Goal 1
Rewrite the listing from its start down to and including the line containing "[44, 882, 58, 891] StreetNumber: 20*", changing "legible" to "readable" and leaving everything else unchanged.

Supplied passage
***

POSTGRES-KAFKA-ICEBERG-PIPELINE

Example pipeline to stream the data changes from RDBMS to Apache Iceberg tables under two approaches.

Manually processing the Kafka messages via Spark
Using Kafka Sink Connector for Iceberg from iceberg-kafka-connect repo

demo.mp4

├── docker-compose.yaml                        -> Compose file to launch postgres, kafka and spark containers
├── kafka
│   ├── config
│   │   ├── connect-file-sink.properties       -> File sink connector
│   │   ├── connect-iceberg-sink.properties    -> Iceberg Sink connector
│   │   ├── connect-postgres-source.json       -> Postgres source connector
│   │   └── connect-standalone.properties      -> Standalone kafka conenct config
│   └── plugins
│       └── debezium-connector-postgres        -> Debezium connector jars should be downloaded to this folder
│       └── iceberg-kafka-connect              -> Iceberg kafka connect jars should be downloaded to this folder
├── postgres
│   ├── postgresql.conf                        -> Config with logical replication enabled
│   └── scripts
│       ├── manual
│       └── seed                               -> SQL scripts that will be run the first time the db is created i.e. when the data directory is empty
└── spark
    ├── .ivy                                   -> Kafka and iceberg dependency jars will be downloaded to this folder
    └── scripts
        ├── consumer.py                        -> Pyspark script to consume kafka messages and stream to console and iceberg sinks
        └── print_iceberg_tables.py            -> Pyspark script to query the tables created by Spark/Iceberg Sink Kafka connector

Moreover, these folders will be created and mounted so that docker containers can write back to the host file system.

***

Goal 2
According to the Postgres-Kafka-Iceberg pipeline page, what configuration does postgresql.conf hold?

***

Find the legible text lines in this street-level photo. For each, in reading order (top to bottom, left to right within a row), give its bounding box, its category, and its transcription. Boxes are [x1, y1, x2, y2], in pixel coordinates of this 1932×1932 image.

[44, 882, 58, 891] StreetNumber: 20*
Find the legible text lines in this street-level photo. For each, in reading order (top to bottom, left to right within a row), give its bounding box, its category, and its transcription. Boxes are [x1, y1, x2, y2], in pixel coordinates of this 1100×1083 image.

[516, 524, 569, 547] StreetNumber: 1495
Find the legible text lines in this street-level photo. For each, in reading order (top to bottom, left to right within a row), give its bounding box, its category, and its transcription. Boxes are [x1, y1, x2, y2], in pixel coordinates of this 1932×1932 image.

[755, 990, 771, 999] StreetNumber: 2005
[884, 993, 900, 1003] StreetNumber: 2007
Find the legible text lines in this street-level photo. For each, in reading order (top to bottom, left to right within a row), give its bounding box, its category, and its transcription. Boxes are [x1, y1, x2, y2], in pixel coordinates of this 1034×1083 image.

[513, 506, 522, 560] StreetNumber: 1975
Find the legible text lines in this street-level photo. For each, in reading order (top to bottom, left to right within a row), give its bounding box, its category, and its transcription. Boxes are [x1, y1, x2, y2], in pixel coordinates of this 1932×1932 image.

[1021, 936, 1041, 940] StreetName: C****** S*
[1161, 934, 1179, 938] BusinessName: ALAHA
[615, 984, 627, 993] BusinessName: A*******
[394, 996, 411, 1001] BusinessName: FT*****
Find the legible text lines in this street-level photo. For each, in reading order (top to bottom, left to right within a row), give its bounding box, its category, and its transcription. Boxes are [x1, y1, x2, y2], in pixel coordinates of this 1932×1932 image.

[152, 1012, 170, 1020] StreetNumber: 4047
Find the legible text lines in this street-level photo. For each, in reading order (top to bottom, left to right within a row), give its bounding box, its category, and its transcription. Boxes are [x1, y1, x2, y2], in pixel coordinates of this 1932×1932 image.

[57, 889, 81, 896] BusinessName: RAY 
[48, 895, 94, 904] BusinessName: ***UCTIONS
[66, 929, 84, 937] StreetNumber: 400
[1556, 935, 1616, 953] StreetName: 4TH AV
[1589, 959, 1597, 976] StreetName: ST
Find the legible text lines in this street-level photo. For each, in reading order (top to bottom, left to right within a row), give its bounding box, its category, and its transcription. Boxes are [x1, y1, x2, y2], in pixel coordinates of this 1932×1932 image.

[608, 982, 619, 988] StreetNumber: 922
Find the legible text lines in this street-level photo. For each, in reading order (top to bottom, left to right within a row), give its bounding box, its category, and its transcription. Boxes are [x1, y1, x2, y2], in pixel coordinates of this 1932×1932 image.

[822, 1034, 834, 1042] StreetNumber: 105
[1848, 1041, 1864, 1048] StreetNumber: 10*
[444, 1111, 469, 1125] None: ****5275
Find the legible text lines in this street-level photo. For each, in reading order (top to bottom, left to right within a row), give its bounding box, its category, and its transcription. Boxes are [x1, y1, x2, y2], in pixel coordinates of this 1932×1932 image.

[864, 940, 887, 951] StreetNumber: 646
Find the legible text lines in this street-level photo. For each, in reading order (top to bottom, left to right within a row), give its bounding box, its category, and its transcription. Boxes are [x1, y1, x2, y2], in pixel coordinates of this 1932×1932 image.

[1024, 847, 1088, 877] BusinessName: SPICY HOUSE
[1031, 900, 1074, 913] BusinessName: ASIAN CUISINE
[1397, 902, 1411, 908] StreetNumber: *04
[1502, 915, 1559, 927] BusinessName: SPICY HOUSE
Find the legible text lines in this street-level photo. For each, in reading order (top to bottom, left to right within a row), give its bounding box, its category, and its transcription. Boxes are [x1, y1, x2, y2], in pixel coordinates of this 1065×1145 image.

***

Response 1
Find the readable text lines in this street-level photo. For each, in reading order (top to bottom, left to right within a row), give its bounding box, its category, and its transcription. Boxes are [x1, y1, x2, y2], in pixel coordinates of this 1932×1932 image.

[44, 882, 58, 891] StreetNumber: 20*

Response 2
A config with logical replication enabled.